ACTIVITY » Print the first line of the records below and every line after it, up to and including the line with "The flexibility of". Print nothing else.

┏━━

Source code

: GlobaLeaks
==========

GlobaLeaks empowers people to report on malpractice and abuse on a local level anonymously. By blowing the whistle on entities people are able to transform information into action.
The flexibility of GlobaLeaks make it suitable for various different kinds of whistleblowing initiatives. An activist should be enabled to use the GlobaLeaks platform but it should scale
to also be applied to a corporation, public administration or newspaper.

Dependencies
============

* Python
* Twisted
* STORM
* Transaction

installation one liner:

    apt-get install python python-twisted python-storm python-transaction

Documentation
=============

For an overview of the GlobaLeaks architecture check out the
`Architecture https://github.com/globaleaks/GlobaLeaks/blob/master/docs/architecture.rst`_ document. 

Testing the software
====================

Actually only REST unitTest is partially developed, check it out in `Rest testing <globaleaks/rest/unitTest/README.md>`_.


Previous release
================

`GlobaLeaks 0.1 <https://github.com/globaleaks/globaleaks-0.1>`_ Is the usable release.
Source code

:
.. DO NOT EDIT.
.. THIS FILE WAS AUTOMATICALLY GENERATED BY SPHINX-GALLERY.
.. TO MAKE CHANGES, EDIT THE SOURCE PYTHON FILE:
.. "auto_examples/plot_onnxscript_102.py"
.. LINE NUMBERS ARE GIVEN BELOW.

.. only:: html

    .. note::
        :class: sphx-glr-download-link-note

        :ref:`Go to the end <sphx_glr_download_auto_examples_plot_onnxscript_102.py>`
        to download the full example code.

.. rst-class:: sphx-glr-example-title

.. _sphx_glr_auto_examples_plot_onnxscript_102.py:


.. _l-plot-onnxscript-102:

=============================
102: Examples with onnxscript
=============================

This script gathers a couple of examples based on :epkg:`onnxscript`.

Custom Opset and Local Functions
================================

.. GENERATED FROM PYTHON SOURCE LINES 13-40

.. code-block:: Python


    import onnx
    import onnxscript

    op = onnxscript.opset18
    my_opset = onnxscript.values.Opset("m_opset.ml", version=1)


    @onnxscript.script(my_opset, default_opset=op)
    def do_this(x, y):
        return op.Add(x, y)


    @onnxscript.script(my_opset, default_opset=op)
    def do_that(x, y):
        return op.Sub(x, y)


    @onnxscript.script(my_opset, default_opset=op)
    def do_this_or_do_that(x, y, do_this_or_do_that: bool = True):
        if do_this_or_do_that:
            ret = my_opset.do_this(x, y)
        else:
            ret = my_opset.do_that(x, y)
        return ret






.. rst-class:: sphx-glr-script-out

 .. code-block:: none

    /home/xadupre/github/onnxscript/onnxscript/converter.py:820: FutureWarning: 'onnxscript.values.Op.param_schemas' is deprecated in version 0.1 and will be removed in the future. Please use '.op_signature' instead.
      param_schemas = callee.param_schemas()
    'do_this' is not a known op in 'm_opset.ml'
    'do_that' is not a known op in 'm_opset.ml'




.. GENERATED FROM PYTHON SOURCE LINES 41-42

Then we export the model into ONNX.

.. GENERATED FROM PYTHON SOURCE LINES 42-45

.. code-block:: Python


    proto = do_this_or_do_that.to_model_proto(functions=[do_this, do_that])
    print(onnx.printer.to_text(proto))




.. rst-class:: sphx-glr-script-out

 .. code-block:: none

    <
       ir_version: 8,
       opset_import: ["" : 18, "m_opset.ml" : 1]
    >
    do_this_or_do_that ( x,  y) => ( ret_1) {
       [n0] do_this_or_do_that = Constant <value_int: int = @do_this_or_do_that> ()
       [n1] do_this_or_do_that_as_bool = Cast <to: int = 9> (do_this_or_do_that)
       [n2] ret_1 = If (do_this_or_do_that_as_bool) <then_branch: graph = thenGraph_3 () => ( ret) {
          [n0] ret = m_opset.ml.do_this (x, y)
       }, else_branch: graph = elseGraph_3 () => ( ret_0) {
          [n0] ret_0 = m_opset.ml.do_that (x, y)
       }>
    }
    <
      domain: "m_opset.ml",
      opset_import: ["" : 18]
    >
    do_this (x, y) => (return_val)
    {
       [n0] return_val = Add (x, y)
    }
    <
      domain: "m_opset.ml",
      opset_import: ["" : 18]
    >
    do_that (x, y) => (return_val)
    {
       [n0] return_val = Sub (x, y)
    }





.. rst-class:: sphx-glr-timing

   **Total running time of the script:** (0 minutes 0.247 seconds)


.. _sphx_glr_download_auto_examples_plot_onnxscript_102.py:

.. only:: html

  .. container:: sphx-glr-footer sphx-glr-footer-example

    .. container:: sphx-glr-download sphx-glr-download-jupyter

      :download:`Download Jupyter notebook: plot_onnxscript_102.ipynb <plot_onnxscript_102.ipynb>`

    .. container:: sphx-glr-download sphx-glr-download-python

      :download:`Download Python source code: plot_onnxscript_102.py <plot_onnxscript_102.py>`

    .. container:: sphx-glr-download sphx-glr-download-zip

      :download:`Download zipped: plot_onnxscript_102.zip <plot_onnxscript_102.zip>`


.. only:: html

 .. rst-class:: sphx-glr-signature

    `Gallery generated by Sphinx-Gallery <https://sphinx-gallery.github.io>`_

┗━━

ANSWER TO THIS TASK »
Source code

: GlobaLeaks
==========

GlobaLeaks empowers people to report on malpractice and abuse on a local level anonymously. By blowing the whistle on entities people are able to transform information into action.
The flexibility of GlobaLeaks make it suitable for various different kinds of whistleblowing initiatives. An activist should be enabled to use the GlobaLeaks platform but it should scale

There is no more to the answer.